I have been feeling rather unsettled lately and I could not put my finger on exactly why. I know part of the reason is that I am waiting to move so am in a transitionary period, but today after talking to my sister in law and reading a few cool new blogs I discovered such as Little Eco Footprints I realised just how much of my life seems to be on hold ‘until we move’ which may not be for another 12 months (I am hoping no more than 6, but realistically it could be more like 12).
I want things like a vegetable garden, fruit trees, chickens and a solar cooker, all of which I have been putting off until we move. If I am not moving for 12 months, there is no reason for me not to have a vegetable garden. I could plant some fruit trees in large pots. I can make and use a solar cooker now, nothing is stopping me.
I also realised we have not been on a family holiday or day trip for some time. We have moved here and have been so focused on the renovations and getting back to Canberra, that everything else seems to have slipped by the wayside.
We were discussing the other night how we need more of a routine here to be able to juggle my studies, my blog, my book, my husband’s work, me finding work and hubby staying home, family activities, date nights and fun stuff for the kids.

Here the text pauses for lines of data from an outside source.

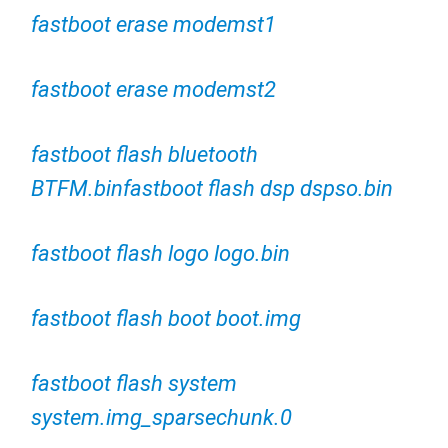
fastboot erase modemst1
fastboot erase modemst2
fastboot flash bluetooth
BTFM.binfastboot flash dsp dspso.bin
fastboot flash logo logo.bin
fastboot flash boot boot.img
fastboot flash system
system.img_sparsechunk.0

I realised that our life has been passing us by and we need to be living more of it. Yes, we really want the renovations done and I need to study and do things for my book and that, but if we were using our time better and planning things better we wouldn’t feel so overwhelmed with everything.
Part of this thinking was bought about by a thread I read in a forum today about sex education at a school and with 8 year old boys. I was not impressed with what the teachers were teaching and it just made me more determined to home school.
Really, I do not know if I can handle homeschooling. I am not a mum who loves being at home with her kids. I do love my kids, but I find being here day in day out hard. But after events of today, I realised I just need to change my attitude, change my routine and start enjoying my kids more. I want to be able to home school them and for all of us to enjoy it. Frankly, all stories I have heard about schools lately have me petrified about sending my kids to one.
I dream of traveling with my kids and letting them experience what we are learning about. I want them to not just read about things in books, but to go to the places and experience the food, the lifestyles, everything. I want them to have a passion for learning and life.
I am a real traveler. I love it and had I not married young would have spent years as a back packer quite happily. That was not to be. Instead I married an awesome guy who happens to have lots of international connections and has hooked us up better than I could ever have imagined when traveling.
I realised tonight, we need a family holiday! And I am not talking a visit to see family. I am talking going somewhere for a few days or a week and just relaxing. Preferably near a beach...
Its not really in our budget right now, so I will be looking into what frugal options we have.